● **About this task**
Reproduce the listing below with every instance of "JULY" changed to "AUGUST" and everything else left the same. Omit the pictures.
------
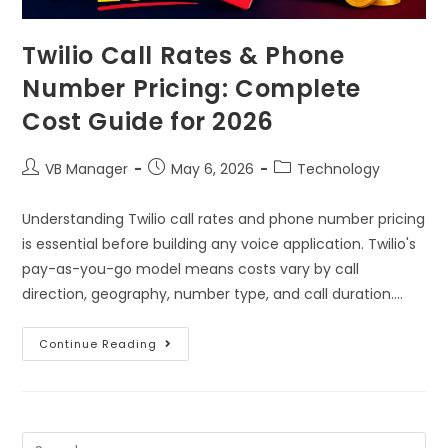
Twilio Call Rates & Phone
Number Pricing: Complete
Cost Guide for 2026
VB Manager
May 6, 2026
Technology
Understanding Twilio call rates and phone number pricing
is essential before building any voice application. Twilio's
pay-as-you-go model means costs vary by call
direction, geography, number type, and call duration.…
Continue Reading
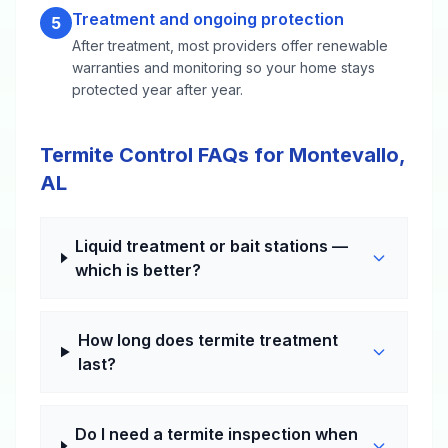
Treatment and ongoing protection
5
After treatment, most providers offer renewable
warranties and monitoring so your home stays
protected year after year.
Termite Control FAQs for Montevallo,
AL
Liquid treatment or bait stations —
which is better?
How long does termite treatment
last?
Do I need a termite inspection when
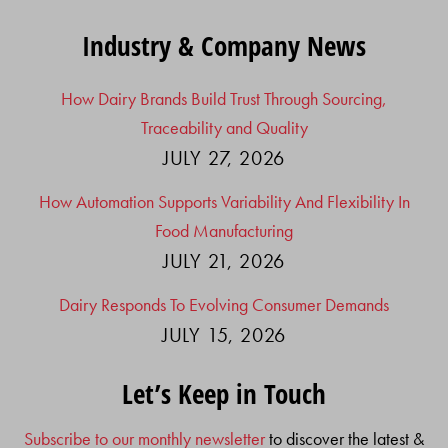
Industry & Company News
How Dairy Brands Build Trust Through Sourcing,
Traceability and Quality
JULY 27, 2026
How Automation Supports Variability And Flexibility In
Food Manufacturing
JULY 21, 2026
Dairy Responds To Evolving Consumer Demands
JULY 15, 2026
Let’s Keep in Touch
Subscribe to our monthly newsletter
to discover the latest &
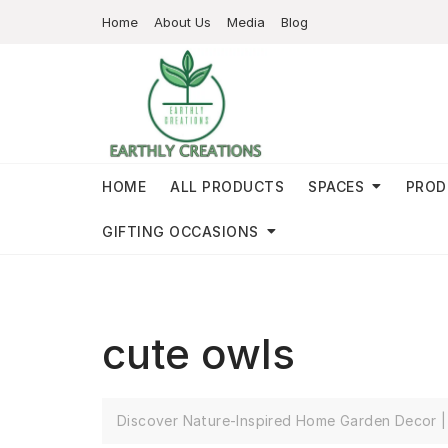
Home
About Us
Media
Blog
HOME
ALL PRODUCTS
SPACES
PROD
GIFTING OCCASIONS
cute owls
Discover Nature-Inspired Home Garden Decor | 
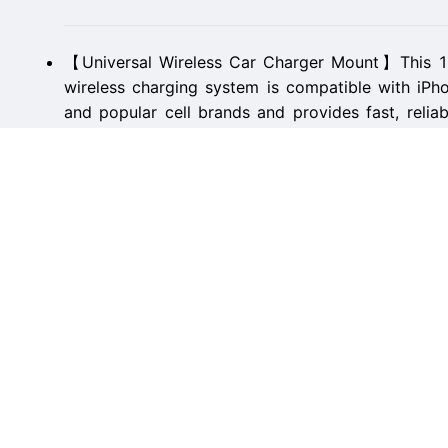
【Universal Wireless Car Charger Mount】This 
wireless charging system is compatible with iP
and popular cell brands and provides fast, relia
powered up on the go.
【Well-Balanced and Stable with 360° View】Impor
safety our phone mount for car wireless charge sec
holds your phone tightly in place, and lets you r
phone, or music use.
【Automatic Clamp and Touch-Release Design】Far
basic wireless car charger iPhone accessories t
clamp onto your phone automatically for a secur
buttons to release.
【Supports Standard Thin Phone Cases 】The Pan
car, truck, and SUVs also wirelessly charges p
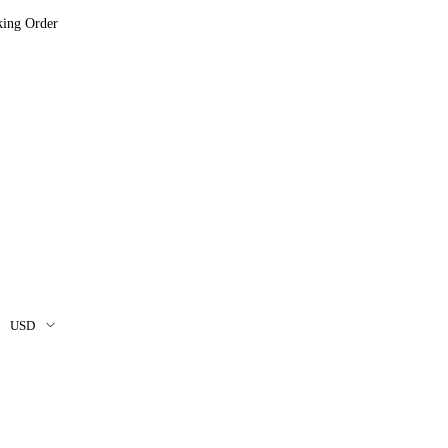
king Order
USD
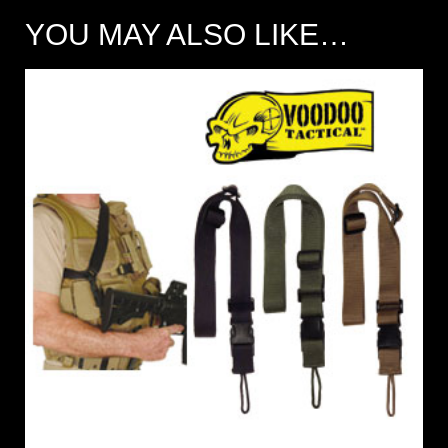
YOU MAY ALSO LIKE…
------
● **Answer area**
Twilio Call Rates & Phone
Number Pricing: Complete
Cost Guide for 2026
VB Manager
May 6, 2026
Technology
Understanding Twilio call rates and phone number pricing
is essential before building any voice application. Twilio's
pay-as-you-go model means costs vary by call
direction, geography, number type, and call duration.…
Continue Reading
Treatment and ongoing protection
5
After treatment, most providers offer renewable
warranties and monitoring so your home stays
protected year after year.
Termite Control FAQs for Montevallo,
AL
Liquid treatment or bait stations —
which is better?
How long does termite treatment
last?
Do I need a termite inspection when
Industry & Company News
How Dairy Brands Build Trust Through Sourcing,
Traceability and Quality
AUGUST 27, 2026
How Automation Supports Variability And Flexibility In
Food Manufacturing
AUGUST 21, 2026
Dairy Responds To Evolving Consumer Demands
AUGUST 15, 2026
Let’s Keep in Touch
Subscribe to our monthly newsletter
to discover the latest &
Home
About Us
Media
Blog
HOME
ALL PRODUCTS
SPACES
PROD
GIFTING OCCASIONS
cute owls
Discover Nature-Inspired Home Garden Decor | 
【Universal Wireless Car Charger Mount】This 
wireless charging system is compatible with iP
and popular cell brands and provides fast, relia
powered up on the go.
【Well-Balanced and Stable with 360° View】Impor
safety our phone mount for car wireless charge sec
holds your phone tightly in place, and lets you r
phone, or music use.
【Automatic Clamp and Touch-Release Design】Far
basic wireless car charger iPhone accessories t
clamp onto your phone automatically for a secur
buttons to release.
【Supports Standard Thin Phone Cases 】The Pan
car, truck, and SUVs also wirelessly charges p
king Order
USD
YOU MAY ALSO LIKE…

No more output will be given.